● **TASK OBJECTIVE**
Using the data beneath, show every line that includes the word "They".

● **DATA TO USE**
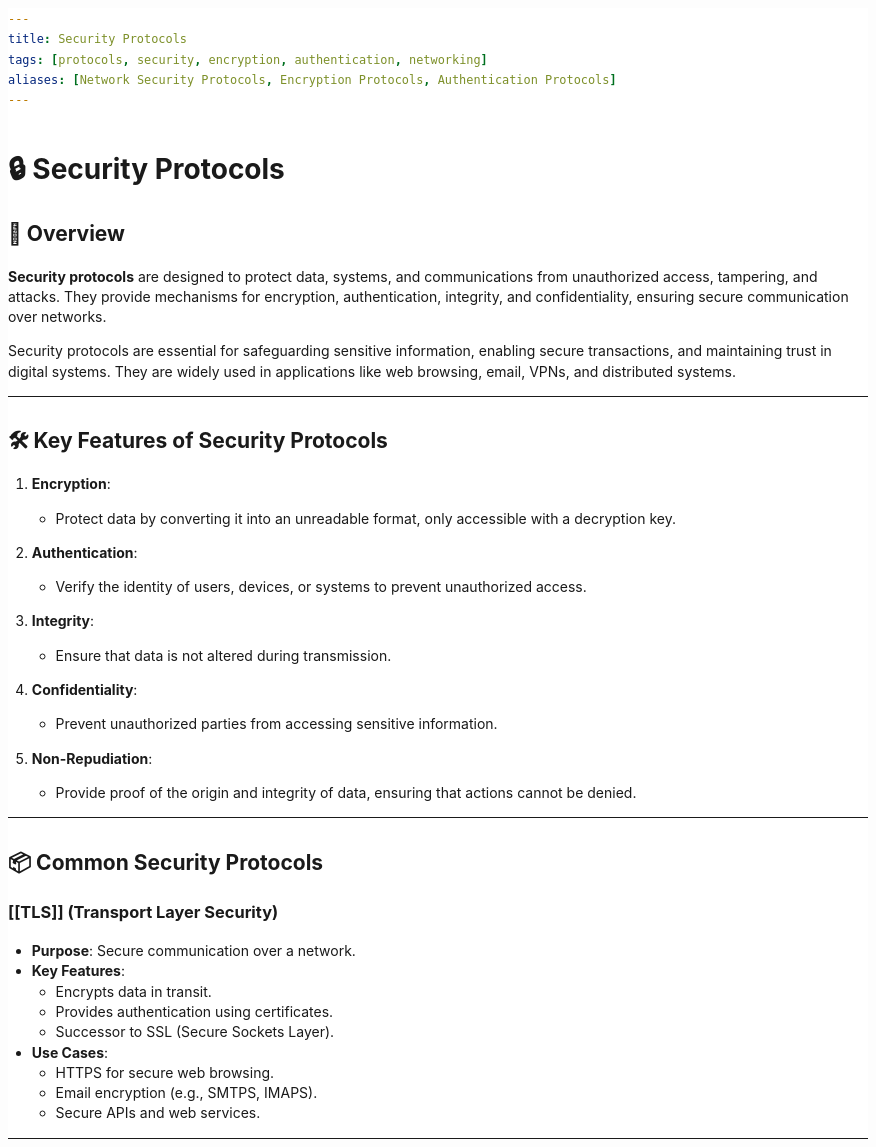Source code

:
 ```yaml
---
title: Security Protocols
tags: [protocols, security, encryption, authentication, networking]
aliases: [Network Security Protocols, Encryption Protocols, Authentication Protocols]
---
```


# 🔒 Security Protocols

## 🧭 Overview

**Security protocols** are designed to protect data, systems, and communications from unauthorized access, tampering, and attacks. They provide mechanisms for encryption, authentication, integrity, and confidentiality, ensuring secure communication over networks.

Security protocols are essential for safeguarding sensitive information, enabling secure transactions, and maintaining trust in digital systems. They are widely used in applications like web browsing, email, VPNs, and distributed systems.

---

## 🛠️ Key Features of Security Protocols

1. **Encryption**:
   - Protect data by converting it into an unreadable format, only accessible with a decryption key.

2. **Authentication**:
   - Verify the identity of users, devices, or systems to prevent unauthorized access.

3. **Integrity**:
   - Ensure that data is not altered during transmission.

4. **Confidentiality**:
   - Prevent unauthorized parties from accessing sensitive information.

5. **Non-Repudiation**:
   - Provide proof of the origin and integrity of data, ensuring that actions cannot be denied.

---

## 📦 Common Security Protocols

### [[TLS]] (Transport Layer Security)
- **Purpose**: Secure communication over a network.
- **Key Features**:
  - Encrypts data in transit.
  - Provides authentication using certificates.
  - Successor to SSL (Secure Sockets Layer).
- **Use Cases**:
  - HTTPS for secure web browsing.
  - Email encryption (e.g., SMTPS, IMAPS).
  - Secure APIs and web services.

---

● **WRITTEN REPLY**
**Security protocols** are designed to protect data, systems, and communications from unauthorized access, tampering, and attacks. They provide mechanisms for encryption, authentication, integrity, and confidentiality, ensuring secure communication over networks.
Security protocols are essential for safeguarding sensitive information, enabling secure transactions, and maintaining trust in digital systems. They are widely used in applications like web browsing, email, VPNs, and distributed systems.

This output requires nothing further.